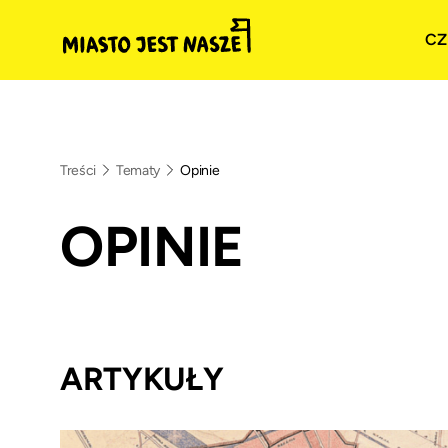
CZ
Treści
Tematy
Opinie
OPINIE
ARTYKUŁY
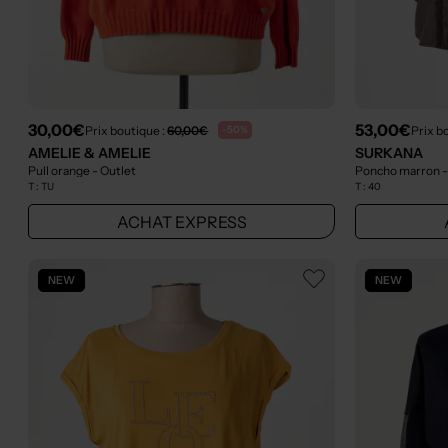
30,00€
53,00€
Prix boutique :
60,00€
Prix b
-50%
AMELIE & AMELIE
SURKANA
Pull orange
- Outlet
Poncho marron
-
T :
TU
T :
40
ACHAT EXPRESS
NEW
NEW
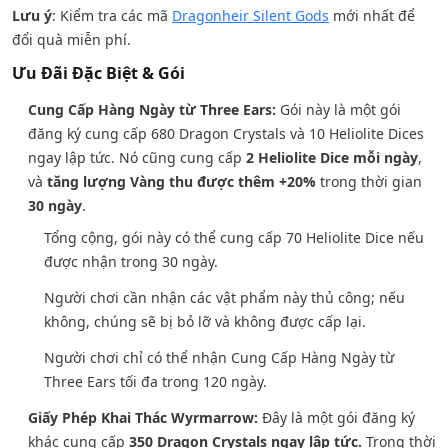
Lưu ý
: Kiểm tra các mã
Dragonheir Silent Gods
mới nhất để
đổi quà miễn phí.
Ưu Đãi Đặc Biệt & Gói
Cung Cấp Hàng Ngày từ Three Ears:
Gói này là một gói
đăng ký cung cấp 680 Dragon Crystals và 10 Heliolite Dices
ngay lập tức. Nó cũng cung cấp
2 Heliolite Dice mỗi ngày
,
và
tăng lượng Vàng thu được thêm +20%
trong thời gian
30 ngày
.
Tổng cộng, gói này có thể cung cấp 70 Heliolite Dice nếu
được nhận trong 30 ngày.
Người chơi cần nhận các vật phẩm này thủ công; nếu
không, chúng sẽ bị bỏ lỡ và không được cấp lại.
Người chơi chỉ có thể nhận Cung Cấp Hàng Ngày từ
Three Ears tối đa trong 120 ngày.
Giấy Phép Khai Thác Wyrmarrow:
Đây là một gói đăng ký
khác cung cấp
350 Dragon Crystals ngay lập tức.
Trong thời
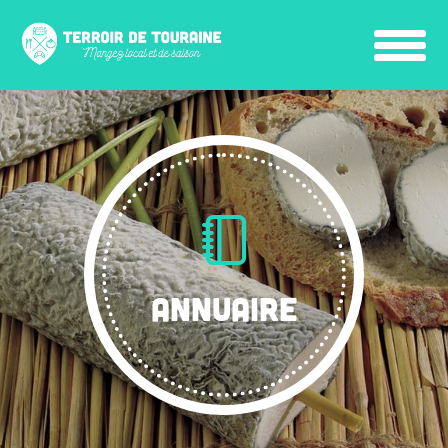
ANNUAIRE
+ + + + + + +
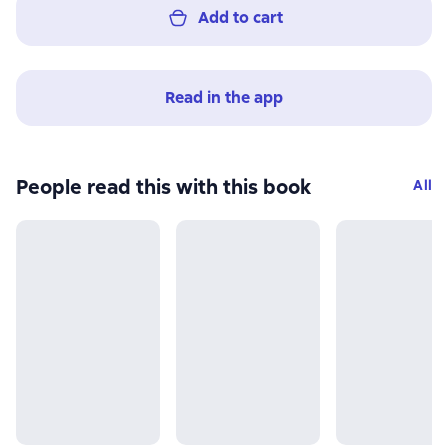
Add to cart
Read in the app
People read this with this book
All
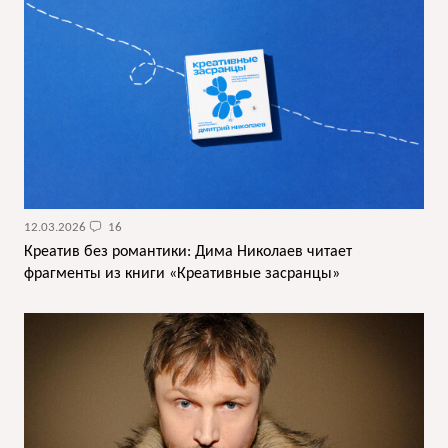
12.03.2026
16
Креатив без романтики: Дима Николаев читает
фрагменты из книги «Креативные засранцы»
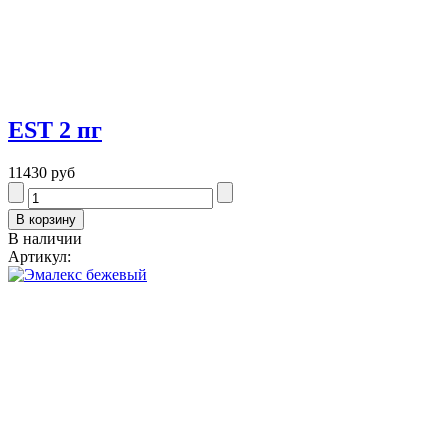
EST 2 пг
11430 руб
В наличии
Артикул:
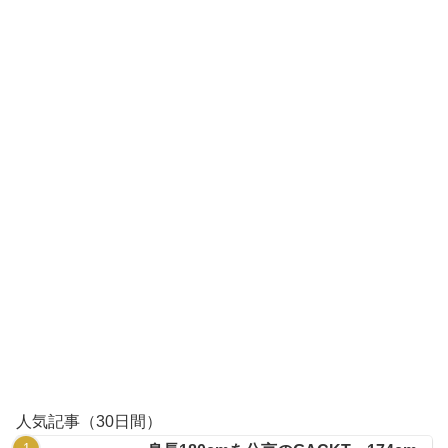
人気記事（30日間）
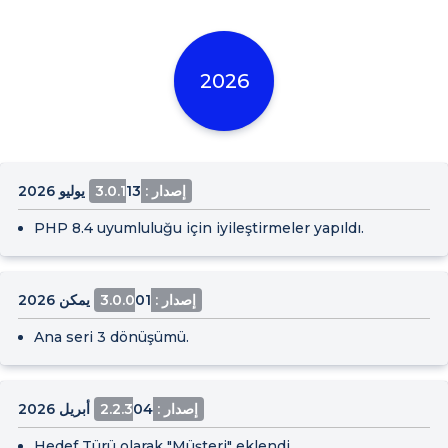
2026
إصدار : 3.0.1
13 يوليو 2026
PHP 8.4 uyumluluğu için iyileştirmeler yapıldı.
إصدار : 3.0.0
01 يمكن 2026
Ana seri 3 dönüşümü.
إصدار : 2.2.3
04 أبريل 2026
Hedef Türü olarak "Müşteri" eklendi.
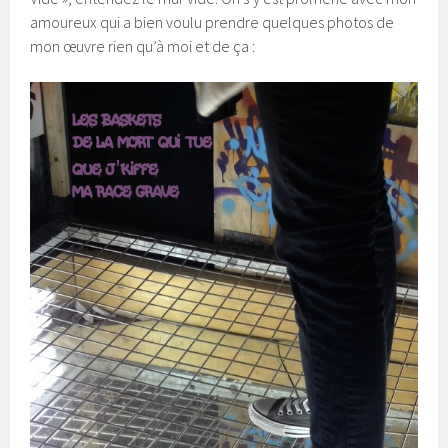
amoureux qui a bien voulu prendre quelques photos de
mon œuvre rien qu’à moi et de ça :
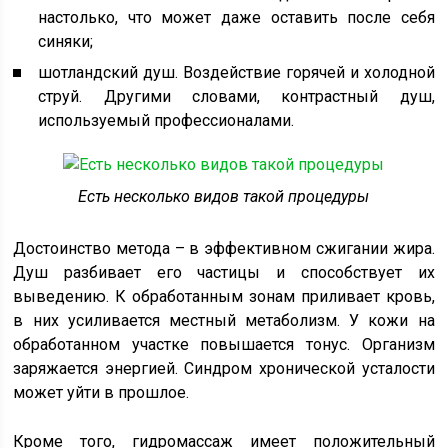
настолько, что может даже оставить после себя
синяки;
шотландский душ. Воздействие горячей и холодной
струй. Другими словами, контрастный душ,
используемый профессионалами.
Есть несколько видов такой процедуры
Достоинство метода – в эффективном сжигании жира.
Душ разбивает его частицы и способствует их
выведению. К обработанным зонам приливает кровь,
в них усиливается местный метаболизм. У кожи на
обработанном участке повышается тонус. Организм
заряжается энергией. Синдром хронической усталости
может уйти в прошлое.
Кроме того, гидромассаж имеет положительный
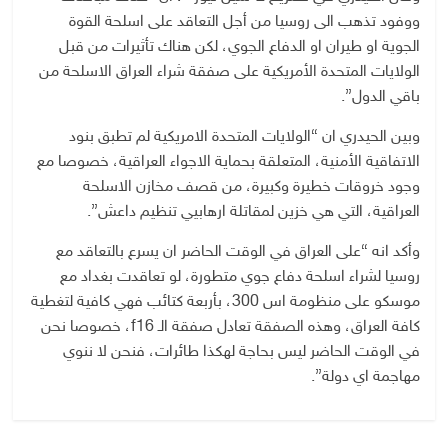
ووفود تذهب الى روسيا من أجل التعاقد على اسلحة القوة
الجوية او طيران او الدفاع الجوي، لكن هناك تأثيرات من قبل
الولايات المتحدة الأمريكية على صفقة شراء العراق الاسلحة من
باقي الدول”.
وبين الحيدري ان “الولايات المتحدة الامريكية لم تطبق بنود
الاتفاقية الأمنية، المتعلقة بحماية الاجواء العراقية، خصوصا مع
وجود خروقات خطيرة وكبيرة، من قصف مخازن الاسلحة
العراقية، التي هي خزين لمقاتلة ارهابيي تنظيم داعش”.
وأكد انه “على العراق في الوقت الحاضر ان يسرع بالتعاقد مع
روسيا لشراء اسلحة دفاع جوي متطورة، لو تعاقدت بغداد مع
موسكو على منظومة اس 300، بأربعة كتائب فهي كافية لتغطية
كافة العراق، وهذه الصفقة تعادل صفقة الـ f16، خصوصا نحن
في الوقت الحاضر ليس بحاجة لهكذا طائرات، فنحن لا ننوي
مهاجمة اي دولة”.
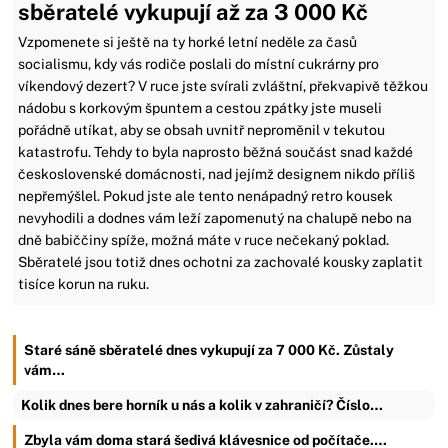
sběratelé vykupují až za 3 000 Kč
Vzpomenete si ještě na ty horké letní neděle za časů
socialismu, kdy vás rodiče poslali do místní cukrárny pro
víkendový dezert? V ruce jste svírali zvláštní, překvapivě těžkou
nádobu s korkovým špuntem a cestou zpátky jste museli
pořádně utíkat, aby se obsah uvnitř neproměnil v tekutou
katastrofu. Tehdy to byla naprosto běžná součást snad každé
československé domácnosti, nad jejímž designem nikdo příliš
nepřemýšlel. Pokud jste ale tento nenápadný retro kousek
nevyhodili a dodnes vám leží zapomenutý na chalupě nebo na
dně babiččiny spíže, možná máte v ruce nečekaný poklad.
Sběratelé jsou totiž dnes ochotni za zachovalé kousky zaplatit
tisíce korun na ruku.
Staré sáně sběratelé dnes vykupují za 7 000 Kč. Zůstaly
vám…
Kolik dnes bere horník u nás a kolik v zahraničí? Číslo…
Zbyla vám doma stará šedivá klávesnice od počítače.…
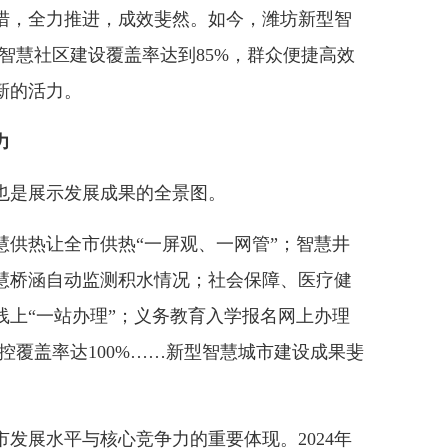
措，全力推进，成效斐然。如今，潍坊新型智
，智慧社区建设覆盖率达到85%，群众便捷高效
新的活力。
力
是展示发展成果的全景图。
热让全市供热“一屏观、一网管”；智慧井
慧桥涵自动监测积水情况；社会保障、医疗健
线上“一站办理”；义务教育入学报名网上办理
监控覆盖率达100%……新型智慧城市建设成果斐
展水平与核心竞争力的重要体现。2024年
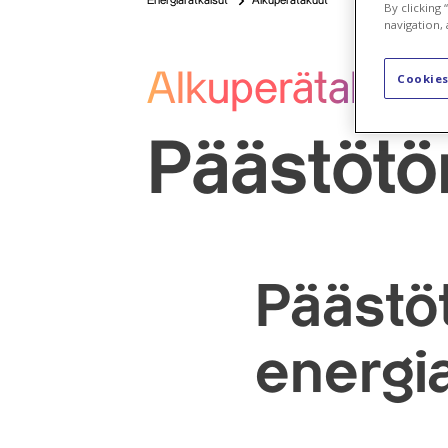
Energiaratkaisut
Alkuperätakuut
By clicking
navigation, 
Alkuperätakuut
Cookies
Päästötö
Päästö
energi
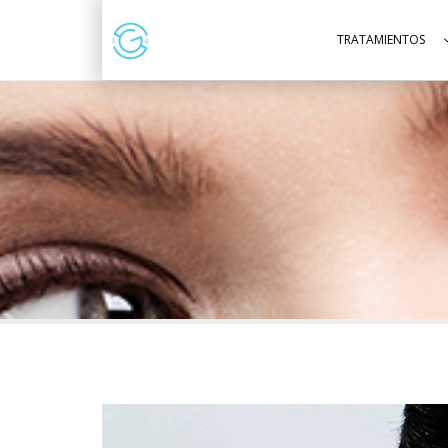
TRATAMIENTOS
+ + + + + + +
» EXERCISE INSTRUCTIONS
The copy should hold exactly the lines above from the one with "الولايات المتحدة الأمريكية" through the one with "Vzpomenete si ještě", both ends counted, and no pictures at all.

» SOLUTION BELOW
الولايات المتحدة الأمريكية على صفقة شراء العراق الاسلحة من
باقي الدول”.
وبين الحيدري ان “الولايات المتحدة الامريكية لم تطبق بنود
الاتفاقية الأمنية، المتعلقة بحماية الاجواء العراقية، خصوصا مع
وجود خروقات خطيرة وكبيرة، من قصف مخازن الاسلحة
العراقية، التي هي خزين لمقاتلة ارهابيي تنظيم داعش”.
وأكد انه “على العراق في الوقت الحاضر ان يسرع بالتعاقد مع
روسيا لشراء اسلحة دفاع جوي متطورة، لو تعاقدت بغداد مع
موسكو على منظومة اس 300، بأربعة كتائب فهي كافية لتغطية
كافة العراق، وهذه الصفقة تعادل صفقة الـ f16، خصوصا نحن
في الوقت الحاضر ليس بحاجة لهكذا طائرات، فنحن لا ننوي
مهاجمة اي دولة”.
sběratelé vykupují až za 3 000 Kč
Vzpomenete si ještě na ty horké letní neděle za časů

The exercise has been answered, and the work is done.